# EXERCISE DIRECTIONS
In the entries that follow, how many lines contain the word "singer"? Answer with the number only.

━━━━━ TASK INPUT

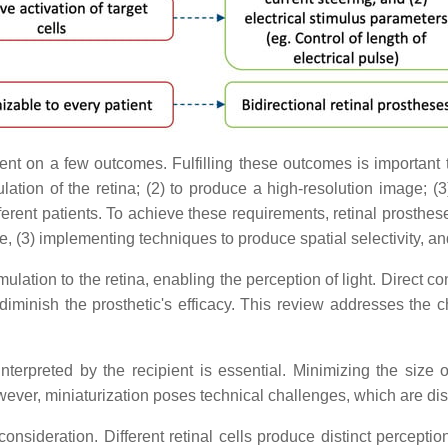
t on a few outcomes. Fulfilling these outcomes is important to
ation of the retina; (2) to produce a high-resolution image; (3) 
ferent patients. To achieve these requirements, retinal prosthese
ze, (3) implementing techniques to produce spatial selectivity, a
stimulation to the retina, enabling the perception of light. Direct
 diminish the prosthetic's efficacy. This review addresses the
terpreted by the recipient is essential. Minimizing the size o
owever, miniaturization poses technical challenges, which are di
y consideration. Different retinal cells produce distinct percept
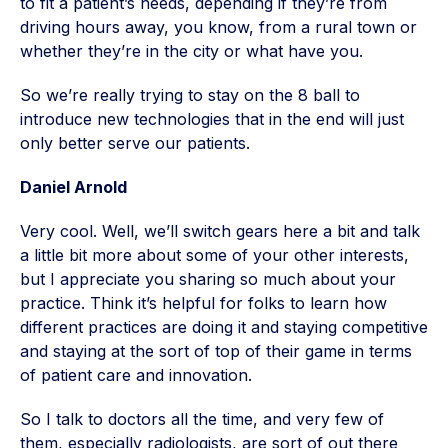
to fit a patient’s needs, depending if they’re from
driving hours away, you know, from a rural town or
whether they’re in the city or what have you.
So we’re really trying to stay on the 8 ball to
introduce new technologies that in the end will just
only better serve our patients.
Daniel Arnold
Very cool. Well, we’ll switch gears here a bit and talk
a little bit more about some of your other interests,
but I appreciate you sharing so much about your
practice. Think it’s helpful for folks to learn how
different practices are doing it and staying competitive
and staying at the sort of top of their game in terms
of patient care and innovation.
So I talk to doctors all the time, and very few of
them, especially radiologists, are sort of out there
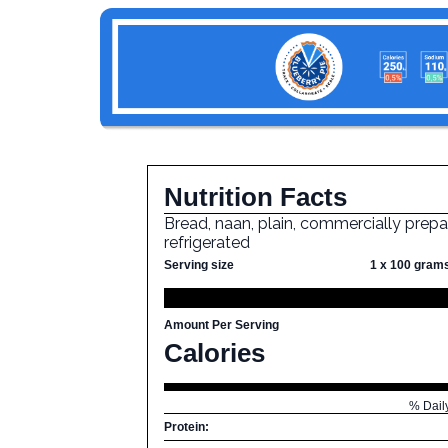
Nutrition Facts
Bread, naan, plain, commercially prepa
refrigerated
Serving size
1 x 100 gram
Amount Per Serving
Calories
% Dail
Protein:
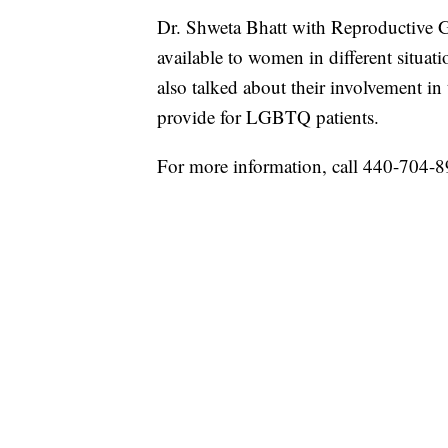
Dr. Shweta Bhatt with Reproductive Gy
available to women in different situa
also talked about their involvement 
provide for LGBTQ patients.
For more information, call 440-704-8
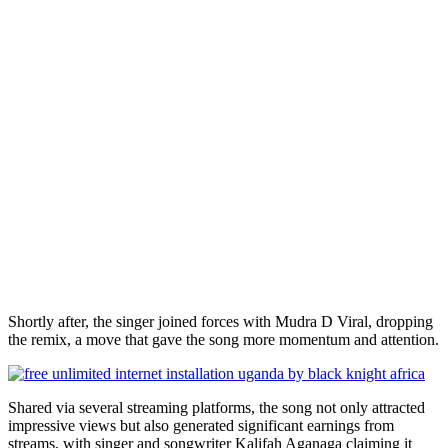
Shortly after, the singer joined forces with Mudra D Viral, dropping
the remix, a move that gave the song more momentum and attention.
Shared via several streaming platforms, the song not only attracted
impressive views but also generated significant earnings from
streams, with singer and songwriter Kalifah Aganaga claiming it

━━━━━━━━━━

# FINAL ANSWER
2